* [Work to complete] Starting at the top of the entries below, set down each line exactly as written, and stop after the line containing "Enumerate the labels".

(Provided data)

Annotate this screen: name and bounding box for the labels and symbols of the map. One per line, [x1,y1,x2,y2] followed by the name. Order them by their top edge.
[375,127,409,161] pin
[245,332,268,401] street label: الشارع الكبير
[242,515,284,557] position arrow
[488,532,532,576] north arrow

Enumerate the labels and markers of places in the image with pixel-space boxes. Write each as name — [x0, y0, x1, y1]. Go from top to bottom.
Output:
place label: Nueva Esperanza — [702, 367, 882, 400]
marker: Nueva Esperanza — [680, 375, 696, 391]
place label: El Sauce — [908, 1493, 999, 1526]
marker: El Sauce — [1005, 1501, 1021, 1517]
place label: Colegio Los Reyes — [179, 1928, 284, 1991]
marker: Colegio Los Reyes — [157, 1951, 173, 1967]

(End Provided data)

* [Response]
Annotate this screen: name and bounding box for the labels and symbols of the map. One per line, [x1,y1,x2,y2] followed by the name. Order them by their top edge.
[375,127,409,161] pin
[245,332,268,401] street label: الشارع الكبير
[242,515,284,557] position arrow
[488,532,532,576] north arrow

Enumerate the labels and markers of places in the image with pixel-space boxes. Write each as name — [x0, y0, x1, y1]. Go from top to bottom.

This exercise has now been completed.